Problem to work on:
The required result is every line of the records that includes "lines".

● ● ●

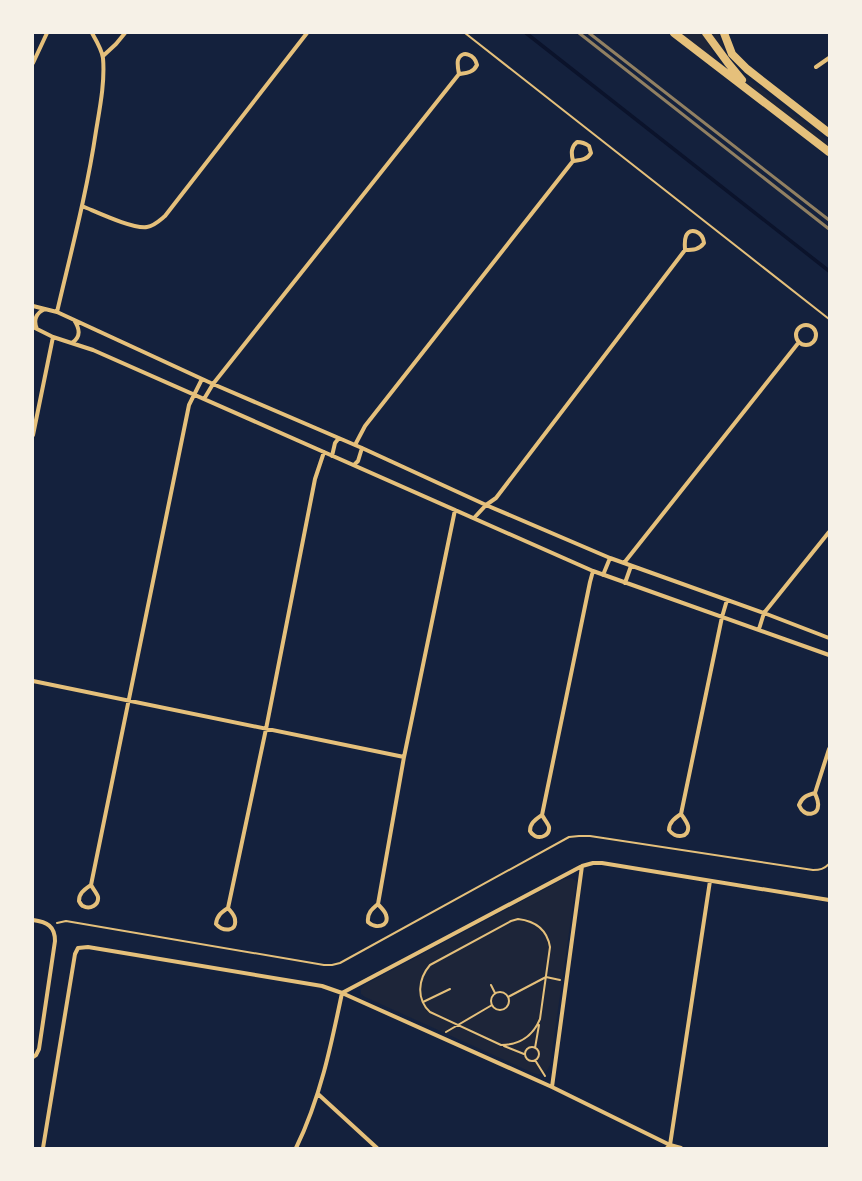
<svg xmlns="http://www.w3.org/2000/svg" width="862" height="1181" font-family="'IBM Plex Sans',sans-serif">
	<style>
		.green { fill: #1d2539 }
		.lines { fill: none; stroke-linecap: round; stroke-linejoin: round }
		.stream { stroke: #0b132b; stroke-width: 3.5 }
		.path { stroke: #e5c07b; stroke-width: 2 }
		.minor { stroke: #e5c07b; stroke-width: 4 }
		.secondary { stroke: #e5c07b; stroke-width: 8 }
		.rail { stroke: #918062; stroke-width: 3 }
	</style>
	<rect width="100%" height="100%" fill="#14213d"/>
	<!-- green -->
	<path class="green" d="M680,33h22l6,9 7,16 -3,-1z
		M712,33h6l8,20 11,17 92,72v6l-71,-55 -15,-14 -27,-38z
		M572,878l4,3v3l-26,181c-4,8 -8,11 -17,8l-168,-76 -4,-3v-5l5,-5 198,-105z"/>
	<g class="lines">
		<!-- stream -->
		<path class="stream" d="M526,33l303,238"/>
		<!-- path -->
		<path class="path" d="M465,33l364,286
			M518,919c17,2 29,10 32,28l-10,72c-7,17 -21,26 -39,26l-71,-33c-14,-13 -12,-33 0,-47l81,-44z
			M57,923l9,-2 258,44h8l8,-2 229,-126 10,-1h11l223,34c7,0 11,-1 16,-6
			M491,985l4,8
			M491 1001a9 9 0 1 1 18 0a9 9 0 1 1-18 0Z
			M508,997l38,-20 14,3
			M423,1002l27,-13
			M446,1032l46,-27
			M504,1046l20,8
			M525 1054a7 7 0 1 1 14 0a7 7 0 1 1-14 0Z
			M535,1048l4,-23
			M535,1060l10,16
			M33,1087v1"/>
		<!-- minor -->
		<path class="minor" d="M103,56l13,-12 9,-11
			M33,63l14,-30
			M816,67l13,-9
			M82,206c15,6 50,23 65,21 7,-1 12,-6 18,-11l142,-183
			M33,306l24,6 156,72 149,64 124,57 124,53 154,55 65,25
			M57,312c14,-60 30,-120 39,-181 4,-24 9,-49 7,-73 -1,-8 -7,-18 -11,-25
			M796 335a10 10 0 1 1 20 0a10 10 0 1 1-20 0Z
			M33,327l20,10 40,13 500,221 236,84
			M37,329c-4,-9 -1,-16 8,-20
			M72,343c9,-6 8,-14 2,-23
			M204,399l9,-15 246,-310c7,-1 14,-1 18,-9 -2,-10 -15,-16 -19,-5 -1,4 0,9 1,14
			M33,435l20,-98
			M355,445l10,-19 208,-265c-2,-8 -2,-14 4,-19 5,0 8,1 12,4l2,7c-4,7 -10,7 -18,8
			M332,456l3,-13 4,-5
			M354,465l4,-4 4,-13
			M474,518l12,-13 10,-7 189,-248c0,-4 -1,-9 1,-14 4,-10 17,-4 18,7 -5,7 -11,7 -19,7
			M624,563l175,-221
			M603,575l7,-17
			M625,583l6,-17
			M759,629l5,-16 65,-81
			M33,681l371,76
			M815,793c-8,2 -13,4 -16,12 1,2 2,5 4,6 5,5 15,3 15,-5 1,-5 -2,-9 -3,-13l14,-44
			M681,814c3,4 6,8 7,12 2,12 -13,13 -19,4 0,-8 6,-12 12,-16l41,-197 5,-17
			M542,815c2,4 6,8 7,12 1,8 -8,12 -14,9 -2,-1 -4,-3 -5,-5 0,-8 5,-11 12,-16l48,-233 3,-11
			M91,885c2,4 6,8 7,12 1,8 -8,13 -15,9 -1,0 -3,-3 -4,-5 0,-8 5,-11 12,-16l98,-480 13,-26
			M378,904c3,4 7,7 8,11 4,12 -11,14 -18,7 -1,-9 4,-13 10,-18l26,-147 51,-247
			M228,908c3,4 7,7 7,12 2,12 -12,12 -19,4 1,-9 6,-12 12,-16l38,-179 49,-250 9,-27
			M33,920c14,2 22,6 22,21l-16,108 -3,6 -3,2
			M552,1087l30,-221
			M318,1094l59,54
			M43,1148l32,-194 3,-6 10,-1 234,39 20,7 210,94 118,58 11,3
			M296,1148c24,-49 35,-102 46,-155l240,-127 11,-3h9l227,37
			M667,1148l3,-3 40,-264"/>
		<!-- secondary -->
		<path class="secondary" d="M674,33l155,119
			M706,33l22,30 14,17
			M724,33l8,21 15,15 82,64"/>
		<!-- rail -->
		<path class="rail" d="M579,33l250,196
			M589,33l240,187"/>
	</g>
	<!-- border -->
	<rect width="862" height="1181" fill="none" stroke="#f6f1e7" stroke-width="68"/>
</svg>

● ● ●

Written answer:
		.lines { fill: none; stroke-linecap: round; stroke-linejoin: round }
	<g class="lines">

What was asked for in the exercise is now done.